Action item:
Please list every event from World War Two that the article below on the "death" of Christian Britain mentions by name.

Page excerpt:
--- START ---

The surprising truth behind the ‘death’ of Christian Britain
We are told regularly by our media that the Church in the UK is in terminal decline. Our numbers have been steadily slumping since the 1960s. Religious affiliation is lower than ever; greater numbers of young people say they have no faith than in the past. The number of people who go to church occasionally continues to go down. One common narrative in our culture is that there was a point in British history when the Church was a dominant force affecting the vast majority of people. The big churches around our city centres were full and vibrant. Village churches were attended week by week by whole communities. A combination of the social shocks of two world wars, followed by the sexual revolution of the 1960s, led to the steady erosion of Christian faith and practice. Today this continues as fewer people pass on the faith to their children.
It may surprise you that a good deal about this narrative is questionable, if not downright inaccurate. For a start, the idea that most people were avid churchgoers in the past is not true. In his seminal book The Death of Christian Britain, Callum Brown demonstrates that huge Victorian church buildings were rarely filled. They were sometimes built in the hope that people would come, often designed to be focal points in new communities. In the countryside many would attend church only rarely; for example those in domestic service would only have a rare Sunday when they were able to go. The world wars certainly shook many people’s faith, but there was a huge outpouring of prayer during World War Two, with national services of thanksgiving following the Dunkirk evacuations, and the Church of England spearheading enormous prayer initiatives during the blitz and the Battle of Britain.

--- END ---

Record set:
--- START ---

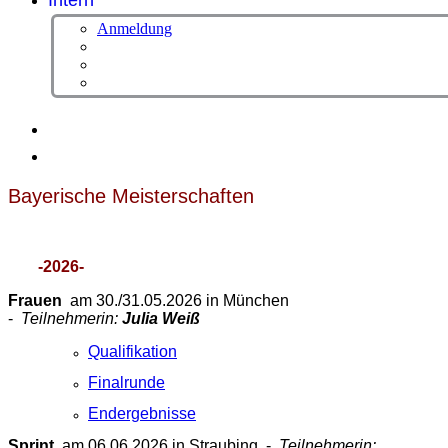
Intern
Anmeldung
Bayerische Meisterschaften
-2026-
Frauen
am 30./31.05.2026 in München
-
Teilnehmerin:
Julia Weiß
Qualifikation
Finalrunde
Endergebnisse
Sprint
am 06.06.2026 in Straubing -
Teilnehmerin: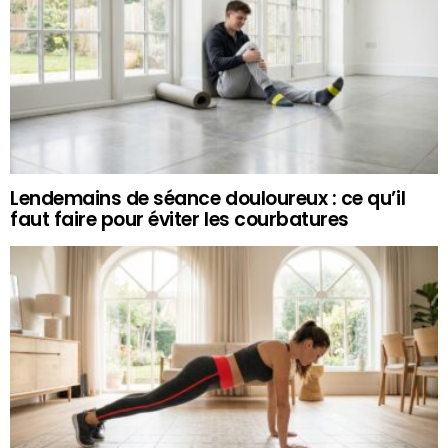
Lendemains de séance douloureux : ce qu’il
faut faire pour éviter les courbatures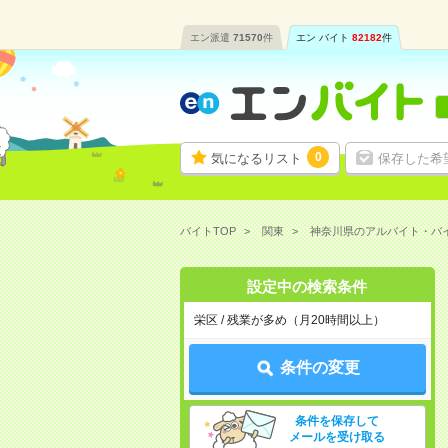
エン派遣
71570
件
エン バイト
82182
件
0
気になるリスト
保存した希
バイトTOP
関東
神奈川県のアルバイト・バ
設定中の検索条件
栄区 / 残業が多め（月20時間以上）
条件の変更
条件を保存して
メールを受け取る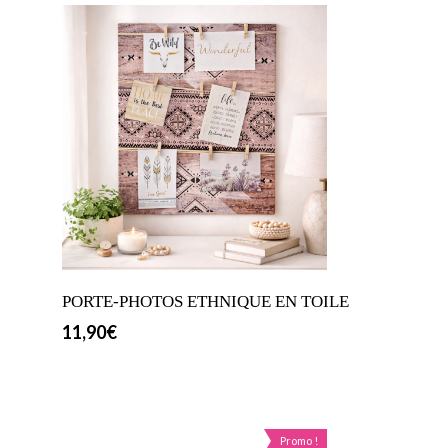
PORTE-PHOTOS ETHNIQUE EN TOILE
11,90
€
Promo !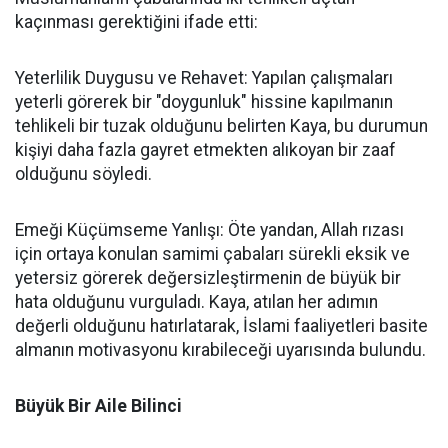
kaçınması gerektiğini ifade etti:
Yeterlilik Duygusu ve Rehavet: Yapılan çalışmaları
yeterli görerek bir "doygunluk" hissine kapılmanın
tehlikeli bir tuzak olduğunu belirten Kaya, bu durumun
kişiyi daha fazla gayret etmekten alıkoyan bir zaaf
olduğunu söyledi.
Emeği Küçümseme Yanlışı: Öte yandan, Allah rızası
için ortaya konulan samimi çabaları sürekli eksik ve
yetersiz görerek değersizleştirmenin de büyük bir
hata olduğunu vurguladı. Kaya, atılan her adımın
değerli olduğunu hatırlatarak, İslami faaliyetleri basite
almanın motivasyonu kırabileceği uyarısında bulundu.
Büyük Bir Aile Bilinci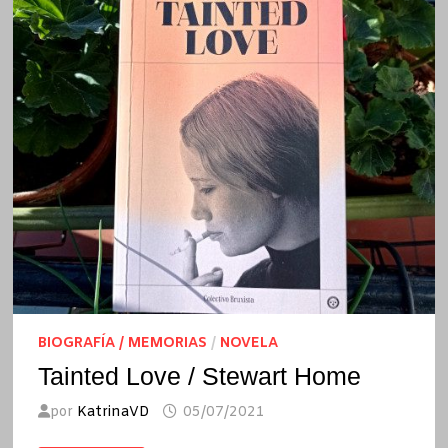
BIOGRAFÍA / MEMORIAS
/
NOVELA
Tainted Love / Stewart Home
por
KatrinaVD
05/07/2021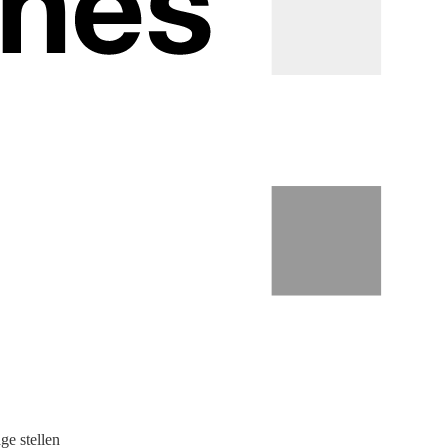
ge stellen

--- END ---

Your solution:
- The Dunkirk evacuations
- The blitz
- The Battle of Britain